O cantor pode ser falso, mas isso não é essencial quando a música é bonita. O comportamento pode até ser ruim, mas isso não muda o fato de que, por vezes, o sentimento que destoa da ação seja algo bonito.

Nossa sociedade foi educada para julgar fatos concretos, observáveis, mensuráveis, esquecendo que nem sempre o fato em si é o mais importante. Esquecemos de ir na raiz, de nos surpreender com o magia da música, ficamos apenas no nível da superficialidade da voz aparente do cantor. “No peito de um desafinado também bate um coração”, dizia Tom Jobim. As vezes somos péssimos cantores, mas não significa que não saibamos compor belas canções de amor.

Em seu poema “Autopsicografia”, Fernando Pessoa consegue, com o requinte e a sofisticação dos grandes poetas justificar o injustificável. “ O poeta é um fingidor. Finge tão completamente que chega a fingir que é dor...” Não é realmente importante ser um exemplo, mas é importante ter um exemplo.

Sou professor. Ser professor é quase ser um poeta nesse sentido “pessoano”. Seria bom que fóssemos sempre exemplos, que fizéssemos sempre aquilo que ensinamos, mas se não o somos, se – como gosto de brincar com os alunos – professores são gente também (mesmo que alguns de nós não pareçamos), então estamos sujeitos a cair no inevitável da contradição, no paradoxo do ser. Se não somos exemplos porém, não podemos nos dar ao luxo de não termos exemplos a dar. Podemos não conseguir administrar nossas vidas, pôr em prática o que defendemos, mas não será por isso que privaremos os outros de terem as ferramentas necessárias para conduzir seu próprio processo de aplicação de tudo o que aprenderam. Até porque, como gosta de repetir o Rubem Alves, “ostra feliz não faz pérolas” (explicação: a pérola surge quando a ostra, incomodada por um grão de areia que conseguiu adentrar em seu casco e que a faz sofrer, com o intuito de aliviar esta dor, envolve o tal grão com certa substância, que uma vez cristalizada a denominamos de pérola).
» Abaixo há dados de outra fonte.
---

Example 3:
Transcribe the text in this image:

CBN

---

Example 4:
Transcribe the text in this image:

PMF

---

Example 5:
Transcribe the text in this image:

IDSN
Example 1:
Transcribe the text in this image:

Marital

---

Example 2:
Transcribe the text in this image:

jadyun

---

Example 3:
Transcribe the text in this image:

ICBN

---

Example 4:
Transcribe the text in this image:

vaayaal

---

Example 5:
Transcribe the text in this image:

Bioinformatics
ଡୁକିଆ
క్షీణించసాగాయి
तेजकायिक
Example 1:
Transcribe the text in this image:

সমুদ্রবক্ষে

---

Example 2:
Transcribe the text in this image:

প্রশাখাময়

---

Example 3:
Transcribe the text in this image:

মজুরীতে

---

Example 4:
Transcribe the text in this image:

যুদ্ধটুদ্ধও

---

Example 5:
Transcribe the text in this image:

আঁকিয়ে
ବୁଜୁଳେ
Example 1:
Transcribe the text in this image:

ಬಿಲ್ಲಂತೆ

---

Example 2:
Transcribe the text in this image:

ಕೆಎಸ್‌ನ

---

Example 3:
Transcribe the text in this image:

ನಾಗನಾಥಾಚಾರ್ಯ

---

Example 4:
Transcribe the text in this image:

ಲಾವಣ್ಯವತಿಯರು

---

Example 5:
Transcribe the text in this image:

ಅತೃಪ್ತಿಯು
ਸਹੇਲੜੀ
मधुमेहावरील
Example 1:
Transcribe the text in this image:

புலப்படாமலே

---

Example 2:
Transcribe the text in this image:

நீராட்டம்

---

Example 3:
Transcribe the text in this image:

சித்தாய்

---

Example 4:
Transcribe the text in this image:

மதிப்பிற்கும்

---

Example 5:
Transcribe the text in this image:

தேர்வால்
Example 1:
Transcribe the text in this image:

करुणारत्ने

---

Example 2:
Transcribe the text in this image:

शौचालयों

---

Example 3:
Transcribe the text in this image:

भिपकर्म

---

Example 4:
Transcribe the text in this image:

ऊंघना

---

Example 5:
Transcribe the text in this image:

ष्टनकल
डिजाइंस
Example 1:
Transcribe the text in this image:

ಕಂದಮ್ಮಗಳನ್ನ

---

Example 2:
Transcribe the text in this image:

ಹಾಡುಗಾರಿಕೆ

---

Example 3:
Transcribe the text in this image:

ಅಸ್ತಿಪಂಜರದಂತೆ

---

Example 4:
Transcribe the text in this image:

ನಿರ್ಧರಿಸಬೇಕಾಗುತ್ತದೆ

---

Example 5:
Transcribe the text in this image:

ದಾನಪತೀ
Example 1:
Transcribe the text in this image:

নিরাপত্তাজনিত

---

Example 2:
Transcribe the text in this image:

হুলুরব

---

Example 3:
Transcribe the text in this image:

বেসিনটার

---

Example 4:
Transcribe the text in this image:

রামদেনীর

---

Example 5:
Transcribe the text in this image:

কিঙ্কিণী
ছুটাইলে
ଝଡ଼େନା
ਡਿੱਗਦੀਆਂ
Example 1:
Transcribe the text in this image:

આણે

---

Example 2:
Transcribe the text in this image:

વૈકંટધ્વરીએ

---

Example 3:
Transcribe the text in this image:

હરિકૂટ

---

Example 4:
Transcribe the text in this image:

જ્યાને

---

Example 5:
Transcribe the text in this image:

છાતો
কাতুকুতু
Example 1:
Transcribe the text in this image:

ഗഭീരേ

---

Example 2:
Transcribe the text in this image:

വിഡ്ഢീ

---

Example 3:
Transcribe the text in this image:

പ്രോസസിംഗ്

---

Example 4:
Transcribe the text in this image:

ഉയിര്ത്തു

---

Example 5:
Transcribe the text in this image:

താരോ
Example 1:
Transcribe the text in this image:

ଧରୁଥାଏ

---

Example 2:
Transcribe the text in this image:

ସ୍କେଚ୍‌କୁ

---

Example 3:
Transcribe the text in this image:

Não quero aqui justificar incoerências, diminuir o valor da ação em detrimento ao pensamento ou mesmo incentivar o exercício da farsa. O julgamento fica por conta de cada um, como sempre acontece... sempre... Estou apenas compartilhando pontos de vista que, parafraseando o final da música do Chico, “mesmo sendo errados, não deixam de ser bons” (ou seria “mesmo que sendo bons, não deixam de ser errados???)